§ **The problem**
Update the data below by replacing "guirlande de fanions" with "banderole de fanions" and leaving everything else unchanged. Begin at the line that has "Спартак Ташкент снова объявляет", stop at the end of the data, return only those lines, and leave out the pictures.

§ **Study material**
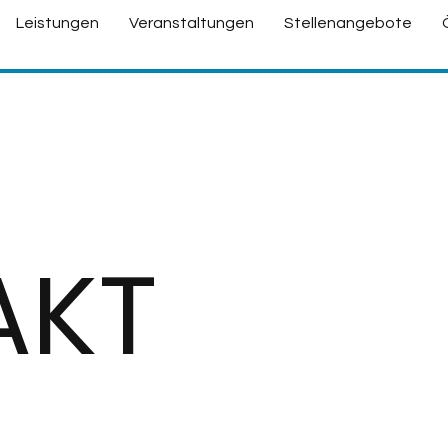
Leistungen
Veranstaltungen
Stellenangebote
AKT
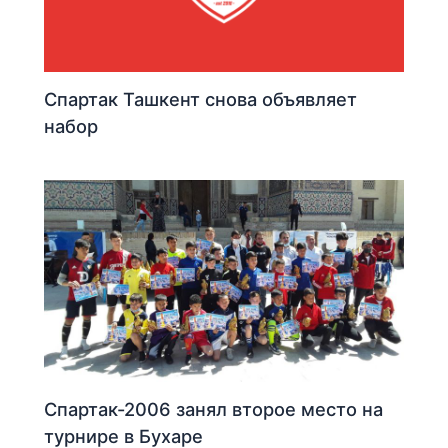
Спартак Ташкент снова объявляет
набор
Спартак-2006 занял второе место на
турнире в Бухаре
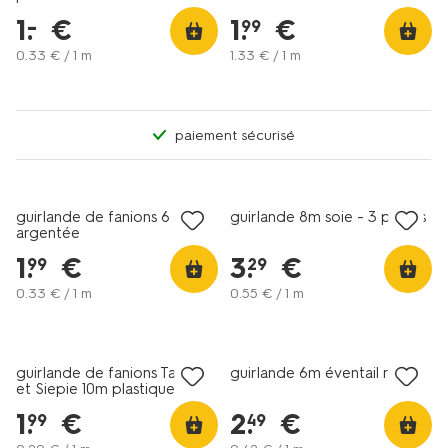
1
.
€
1
.
€
–
99
0
.
33
€ / 1 m
1
.
33
€ / 1 m
paiement sécurisé
guirlande de fanions 6 m
guirlande 8m soie - 3 pièces
argentée
1
.
€
3
.
€
99
29
0
.
33
€ / 1 m
0
.
55
€ / 1 m
guirlande de fanions Takkie
guirlande 6m éventail rose
et Siepie 10m plastique
1
.
€
2
.
€
99
49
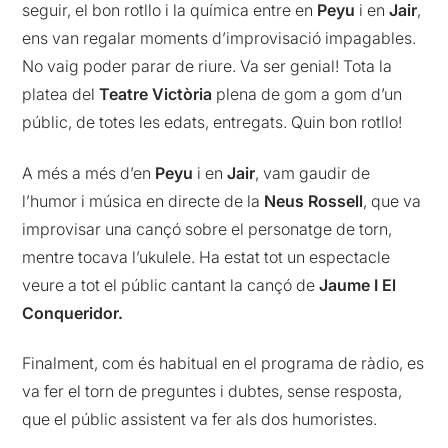
seguir, el bon rotllo i la química entre en
Peyu
i en
Jair
,
ens van regalar moments d’improvisació impagables.
No vaig poder parar de riure. Va ser genial! Tota la
platea del
Teatre Victòria
plena de gom a gom d’un
públic, de totes les edats, entregats. Quin bon rotllo!
A més a més d’en
Peyu
i en
Jair
, vam gaudir de
l’humor i música en directe de la
Neus Rossell
, que va
improvisar una cançó sobre el personatge de torn,
mentre tocava l’ukulele. Ha estat tot un espectacle
veure a tot el públic cantant la cançó de
Jaume
I El
Conqueridor.
Finalment, com és habitual en el programa de ràdio, es
va fer el torn de preguntes i dubtes, sense resposta,
que el públic assistent va fer als dos humoristes.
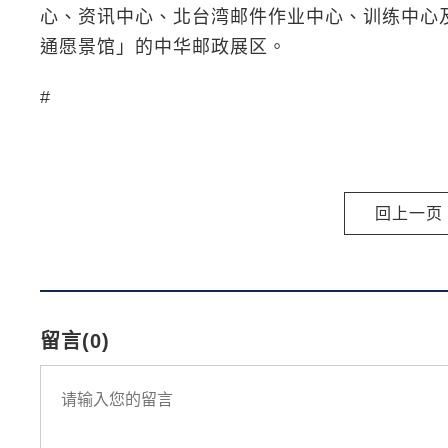
心、资讯中心、北台湾邮件作业中心、训练中心
通愿景馆」的中华邮政展区。
#
回上一页
留言(0)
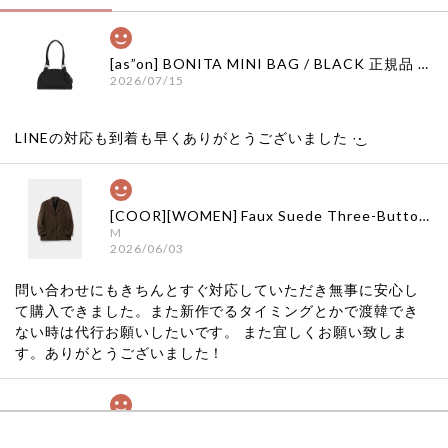
[as”on] BONITA MINI BAG / BLACK 正規品 韓国ブランド 韓国通販 韓国代行 韓国ファッション as on ason エズオン アズオン
2026/07/15
LINEの対応も到着も早くありがとうございました‪ ·͜·
[COOR][WOMEN] Faux Suede Three-Button Blazer (Dark Brown) 正規品 韓国ブランド 韓国通販 韓国代行 韓国ファッション クール クーア クアー 日本 店舗
M
2026/06/03
問い合わせにもきちんとすぐ対応していただき無事に安心し
て購入できました。また新作でるタイミングとかで渡韓でき
ない時は代行お願いしたいです。 また宜しくお願い致しま
す。ありがとうございました！
[COYSEIO] COY BUMBLE SNEAKERS GREY 正規品 韓国ブランド 韓国通販 韓国代行 韓国ファッション コイセイオ 日本 店舗
260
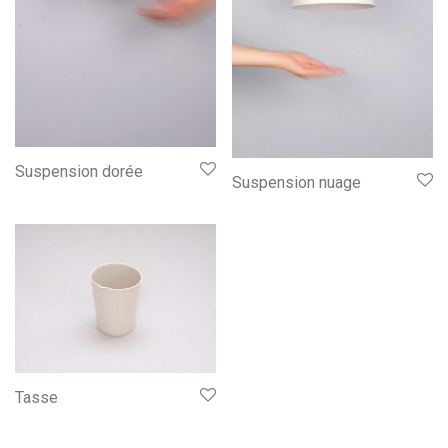
Suspension dorée
Suspension nuage
Tasse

§ **Response area**
Спартак Ташкент снова объявляет
набор
Спартак-2006 занял второе место на
турнире в Бухаре
1
.
€
1
.
€
–
99
0
.
33
€ / 1 m
1
.
33
€ / 1 m
paiement sécurisé
banderole de fanions 6 m
guirlande 8m soie - 3 pièces
argentée
1
.
€
3
.
€
99
29
0
.
33
€ / 1 m
0
.
55
€ / 1 m
banderole de fanions Takkie
guirlande 6m éventail rose
et Siepie 10m plastique
1
.
€
2
.
€
99
49
seguir, el bon rotllo i la química entre en
Peyu
i en
Jair
,
ens van regalar moments d’improvisació impagables.
No vaig poder parar de riure. Va ser genial! Tota la
platea del
Teatre Victòria
plena de gom a gom d’un
públic, de totes les edats, entregats. Quin bon rotllo!
A més a més d’en
Peyu
i en
Jair
, vam gaudir de
l’humor i música en directe de la
Neus Rossell
, que va
improvisar una cançó sobre el personatge de torn,
mentre tocava l’ukulele. Ha estat tot un espectacle
veure a tot el públic cantant la cançó de
Jaume
I El
Conqueridor.
Finalment, com és habitual en el programa de ràdio, es
va fer el torn de preguntes i dubtes, sense resposta,
que el públic assistent va fer als dos humoristes.
心、资讯中心、北台湾邮件作业中心、训练中心
通愿景馆」的中华邮政展区。
#
回上一页
留言(0)
[as”on] BONITA MINI BAG / BLACK 正規品 韓国ブランド 韓国通販 韓国代行 韓国ファッション as on ason エズオン アズオン
2026/07/15
LINEの対応も到着も早くありがとうございました‪ ·͜·
[COOR][WOMEN] Faux Suede Three-Button Blazer (Dark Brown) 正規品 韓国ブランド 韓国通販 韓国代行 韓国ファッション クール クーア クアー 日本 店舗
M
2026/06/03
問い合わせにもきちんとすぐ対応していただき無事に安心し
て購入できました。また新作でるタイミングとかで渡韓でき
ない時は代行お願いしたいです。 また宜しくお願い致しま
す。ありがとうございました！
[COYSEIO] COY BUMBLE SNEAKERS GREY 正規品 韓国ブランド 韓国通販 韓国代行 韓国ファッション コイセイオ 日本 店舗
260
Suspension dorée
Suspension nuage
Tasse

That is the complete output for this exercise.